Lisa michalski Profile
Lisa michalski answered
It takes and stores the poison that is in our systems,that is why if it ruptures it can kill us,and padraig is right,it is the fluids that are digested here and this is what can kill us if it travels through our bloodstreams.
Richard Walker Profile
Richard Walker answered
The appendix appears to be a residual organ, one that possibly served some purpose in our evolutionary past. It has no know function that relates to survival for modern humans. While it does contain groups of cells that are involved in immune response, these cells are ubiquitous throughout or gastro-intestinal tract.
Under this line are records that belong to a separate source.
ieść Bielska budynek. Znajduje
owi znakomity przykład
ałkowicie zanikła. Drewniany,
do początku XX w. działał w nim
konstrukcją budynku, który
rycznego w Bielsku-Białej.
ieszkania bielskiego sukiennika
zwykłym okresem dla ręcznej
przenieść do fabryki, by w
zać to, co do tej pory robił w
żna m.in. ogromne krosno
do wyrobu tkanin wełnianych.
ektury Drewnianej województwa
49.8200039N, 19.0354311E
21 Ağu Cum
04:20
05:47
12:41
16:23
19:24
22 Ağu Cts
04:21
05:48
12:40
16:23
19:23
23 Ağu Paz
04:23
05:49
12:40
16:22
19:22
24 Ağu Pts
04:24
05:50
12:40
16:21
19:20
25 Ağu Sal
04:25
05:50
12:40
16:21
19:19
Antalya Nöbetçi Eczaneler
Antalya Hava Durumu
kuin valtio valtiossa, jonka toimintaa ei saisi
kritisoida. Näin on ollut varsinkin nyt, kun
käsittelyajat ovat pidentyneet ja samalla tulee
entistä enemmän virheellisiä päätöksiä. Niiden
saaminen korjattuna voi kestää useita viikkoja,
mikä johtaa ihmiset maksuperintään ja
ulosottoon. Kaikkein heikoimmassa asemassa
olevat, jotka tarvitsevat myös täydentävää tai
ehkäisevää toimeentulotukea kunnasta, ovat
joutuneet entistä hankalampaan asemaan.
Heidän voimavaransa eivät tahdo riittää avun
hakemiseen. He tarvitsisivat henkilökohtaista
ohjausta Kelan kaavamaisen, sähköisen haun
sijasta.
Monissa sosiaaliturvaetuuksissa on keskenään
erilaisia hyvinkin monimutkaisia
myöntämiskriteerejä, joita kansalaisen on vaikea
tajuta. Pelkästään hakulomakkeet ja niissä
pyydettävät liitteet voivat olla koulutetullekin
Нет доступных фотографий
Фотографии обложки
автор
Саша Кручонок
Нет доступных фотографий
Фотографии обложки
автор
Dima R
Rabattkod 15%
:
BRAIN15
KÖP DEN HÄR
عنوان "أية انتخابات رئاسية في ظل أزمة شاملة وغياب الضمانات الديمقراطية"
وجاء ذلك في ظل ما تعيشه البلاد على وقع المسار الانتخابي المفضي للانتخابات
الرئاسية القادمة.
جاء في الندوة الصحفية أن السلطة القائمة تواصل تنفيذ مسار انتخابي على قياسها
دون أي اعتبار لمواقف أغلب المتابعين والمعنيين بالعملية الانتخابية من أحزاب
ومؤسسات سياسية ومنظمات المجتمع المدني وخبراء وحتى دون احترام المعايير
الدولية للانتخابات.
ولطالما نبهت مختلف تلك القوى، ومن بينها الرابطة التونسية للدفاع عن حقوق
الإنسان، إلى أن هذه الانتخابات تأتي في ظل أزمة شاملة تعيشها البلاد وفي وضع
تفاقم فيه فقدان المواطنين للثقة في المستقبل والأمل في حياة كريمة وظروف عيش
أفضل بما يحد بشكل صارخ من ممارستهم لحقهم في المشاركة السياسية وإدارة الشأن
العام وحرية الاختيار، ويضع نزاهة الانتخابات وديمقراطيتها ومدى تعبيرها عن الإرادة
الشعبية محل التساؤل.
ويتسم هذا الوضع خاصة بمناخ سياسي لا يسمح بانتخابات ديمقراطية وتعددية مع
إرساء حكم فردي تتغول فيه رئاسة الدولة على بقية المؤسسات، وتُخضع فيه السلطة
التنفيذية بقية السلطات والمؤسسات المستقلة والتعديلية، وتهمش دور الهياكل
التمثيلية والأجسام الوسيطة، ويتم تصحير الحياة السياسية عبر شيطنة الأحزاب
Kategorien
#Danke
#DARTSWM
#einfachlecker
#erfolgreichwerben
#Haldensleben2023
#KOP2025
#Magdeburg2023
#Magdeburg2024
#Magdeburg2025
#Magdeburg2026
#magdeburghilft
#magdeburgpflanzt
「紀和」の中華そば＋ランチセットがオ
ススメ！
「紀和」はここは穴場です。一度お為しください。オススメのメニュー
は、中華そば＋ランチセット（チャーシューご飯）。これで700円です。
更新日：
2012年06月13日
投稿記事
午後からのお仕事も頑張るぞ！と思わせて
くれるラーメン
It does provide a source of infection and inflammation (appendicitis) and then require surgical removal. At least in the past, the appendix was often removed whenever a surgeon operated for any other reason in the vicinity of this organ. This was referred to as an "incidental appendectomy", as the primary purpose did not relate to the appendix. Rather it was incidentally removed to prevent the possibility of problems in the future.

It is possible that at some time in the future we may discover a role for the appendix that we currently have overlooked or do not fully understand. Provided this proves to be a critical role, or at least one that provides some benefit, or benefits, that outweigh the risk for developing appendicitis, we make look upon this curious organ from another perspective.
Niki Zee Profile
Niki Zee answered
Your appendix actually doesn't have a function anymore... It used to a long time ago, It was actually used to process raw meats and roughage, and act as a filter for bacteria in those foods.... But now it doesn't because we eat cooked meats and processed foods, so sometimes the appendix will get infected and swell.....
Brian Reed Profile
Brian Reed answered
As far as medical science can tell it is just a left over from some part of our evolution that has no function
patrick mc mullan Profile
It acts as a reservoir for bacteria useful in the digestive system. In days long gone, it would probably have been useful in breaking down foodstuffs that were popular at the time. If it ruptures it can prove fatal as the material spills into the peritoneal cavity causing peritonitis. It serves no real function nowadays and can be easily removed.
Anonymous Profile
Anonymous answered
It doesn't do anything any more, that's why when it gets infected, it can simply be removed instead of replaced.